I ran into an issue with all the files being encoded as Unicode (UCS-2 Little Endian) since I lacked the "-encoding default" argument. After adding that argument, I have no problem with ANSI files, but some are UTF-8, and I'm getting the same problems.

These files are configs for executables, and they can be VERY picky about the encoding of their configs.

I've searched a good bit for a way to read what type for encoding the input is, and I have been unable to find a batch solution that works. Does batch have a means of reading encoding?

I'll accept powershell solutions, but ONLY if they can be executed from within the batch file. I'd prefer not to use external modules, but may have to if it's the only way.

回答1:

Create a normal ascii text file named dummy.txt and just put two characters in it. I usually just put AA. Then do a binary compare of your two files.

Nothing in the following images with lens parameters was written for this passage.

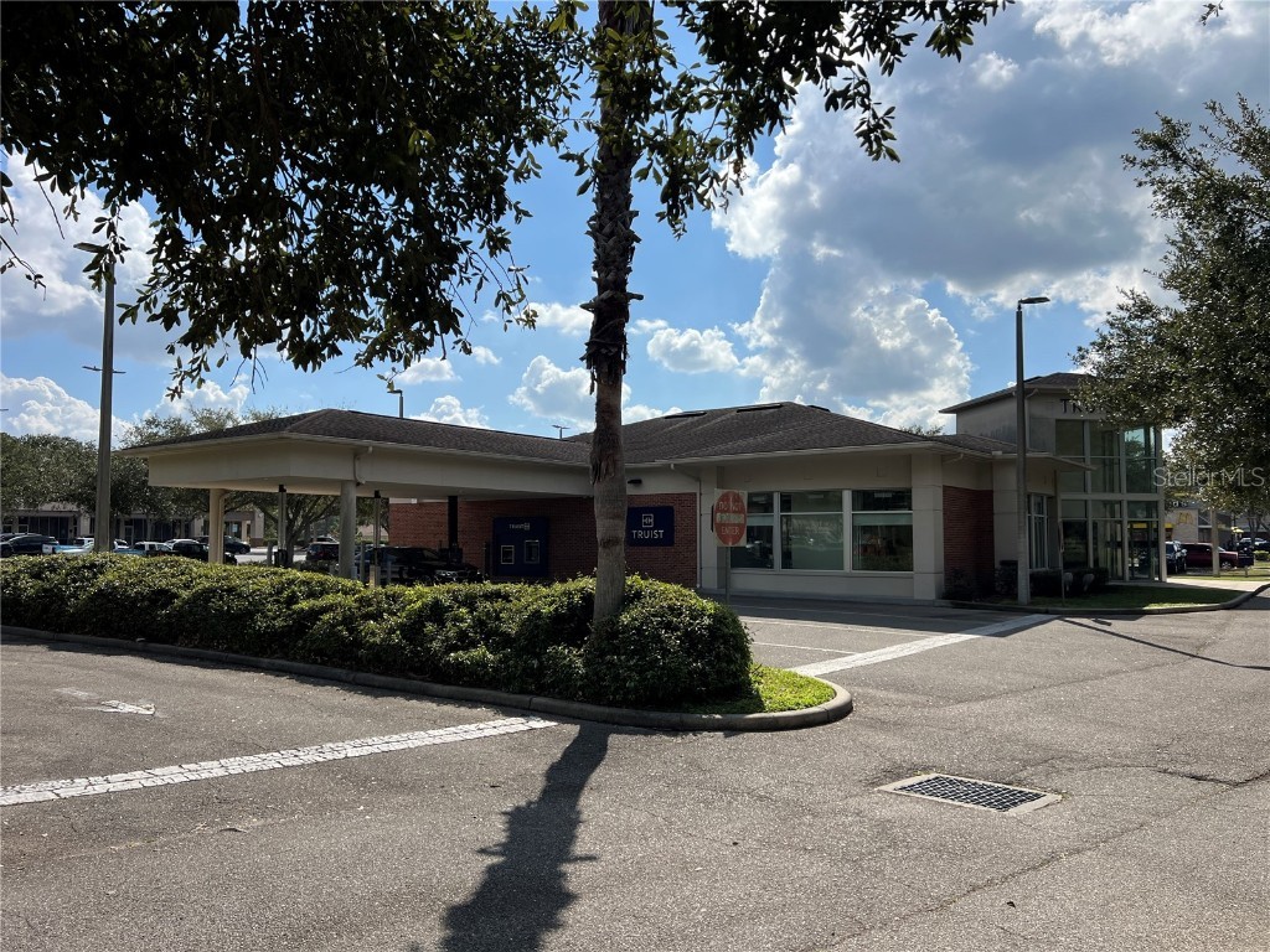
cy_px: 476
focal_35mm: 26
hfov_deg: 67.3
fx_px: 954
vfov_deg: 53.1
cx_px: 635
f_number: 1.5
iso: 50
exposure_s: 1/8000
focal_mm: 5.7
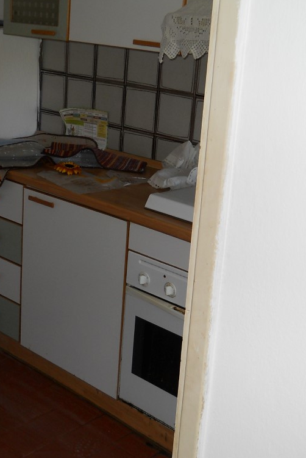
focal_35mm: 58
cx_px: 62
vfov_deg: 34.5
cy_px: 227
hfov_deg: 23.1
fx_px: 739
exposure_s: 1/30
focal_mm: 6.72
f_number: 3.1
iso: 100
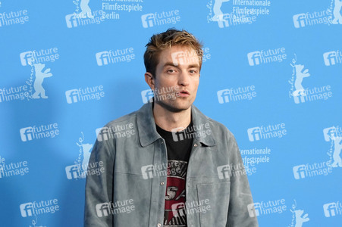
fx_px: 797
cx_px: 171
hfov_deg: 24.2
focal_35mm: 84
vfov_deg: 16.2
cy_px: 114
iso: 2000
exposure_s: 1/160
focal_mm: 84
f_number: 5.6
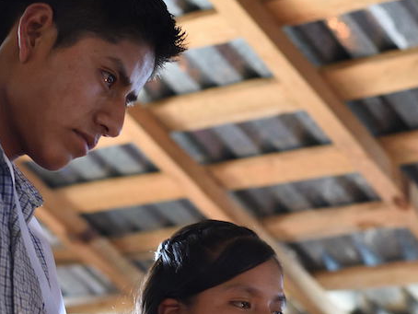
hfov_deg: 15.5
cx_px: 226
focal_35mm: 127
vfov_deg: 11.6
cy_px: 319
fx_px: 1534
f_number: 2.8
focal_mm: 50
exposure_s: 1/80
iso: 2000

fc /b LIttleEndian.txt dummy.txt

You will then see this as your output

Comparing files LIttleEndian.txt and DUMMY.TXT
00000000: FF 41
00000001: FE 41
FC: LIttleEndian.txt longer than DUMMY.TXT

For UTF8 you will see this.

C:\BatchFiles\Encoding>fc /b utf8.txt dummy.txt
Comparing files UTF8.txt and DUMMY.TXT
00000000: EF 41
00000001: BB 41
FC: UTF8.txt longer than DUMMY.TXT

Use a FOR /F command to parse the output and that should help you determine the encoding used for your input file.

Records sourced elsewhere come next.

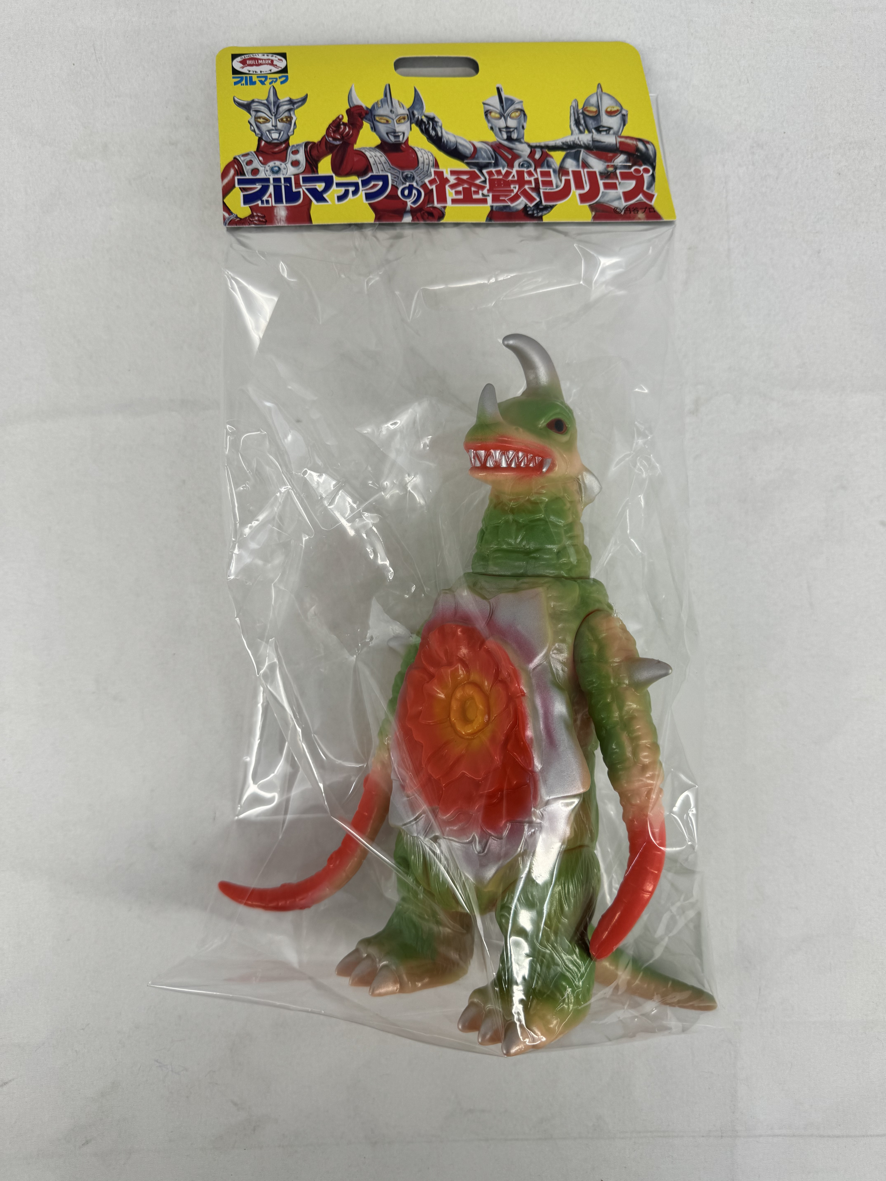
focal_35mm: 24
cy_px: 590
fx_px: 819
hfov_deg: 56.8
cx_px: 443
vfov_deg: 71.6
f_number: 1.78
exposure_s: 1/407
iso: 80
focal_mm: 6.86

For ascii text the hex codes would start with numbers.

C:\BatchFiles\Encoding>fc /b Normaltext.txt dummy.txt
Comparing files Normaltext.txt and DUMMY.TXT
00000000: 4E 41
00000001: 6F 41
FC: Normaltext.txt longer than DUMMY.TXT


回答2:

Here's one more way relaying on certutil command:

@echo off
:detect_encoding
setLocal
if "%1" EQU "-?" (
    endlocal
    call :help
    exit /b 0
)
if "%1" EQU "-h" (
    endlocal
    call :help
    exit /b 0
)
if "%1" EQU "" (
    endlocal
    call :help
    exit /b 0
)


if not exist "%1" (
        echo file does not exists
    endlocal
    exit /b 54
)

if exist "%1\" (
        echo this cannot be used against directories
    endlocal
    exit /b 53
)

if "%~z1" EQU "0" (
    echo empty files are not accepted
    endlocal
    exit /b 52
)



set "file=%~snx1"
del /Q /F "%file%.hex" >nul 2>&1

certutil -f -encodehex %file% %file%.hex>nul

rem -- find the first line of hex file --

for /f "usebackq delims=" %%E in ("%file%.hex") do (
    set "f_line=%%E" > nul
        goto :enfdor
)
:enfdor
del /Q /F "%file%.hex" >nul 2>&1

rem -- check the BOMs --
echo %f_line% | find "ef bb bf"     >nul && echo utf-8     &&endlocal && exit /b 1
echo %f_line% | find "ff fe 00 00"  >nul && echo utf-32 LE &&endlocal && exit /b 5
echo %f_line% | find "ff fe"        >nul && echo utf-16    &&endlocal && exit /b 2
echo %f_line% | find "fe ff 00"     >nul && echo utf-16 BE &&endlocal && exit /b 3
echo %f_line% | find "00 00 fe ff"  >nul && echo utf-32 BE &&endlocal && exit /b 4

echo ASCII & endlocal & exit /b 6



endLocal
goto :eof

:help
echo.
echo  %~n0 file - Detects encoding of a text file
echo.
echo for each encoding you will recive a text responce with a name and a errorlevel codes as follows:

echo     1 - UTF-8
echo     2 - UTF-16 BE
echo     3 - UTF-16 LE
echo     4 - UTF-32 BE
echo     5 - UTF-32 LE
echo     6 - ASCII

echo for empty files you will receive error code 52
echo for directories  you will receive error code 53
echo for not existing file  you will receive error code 54
goto :eof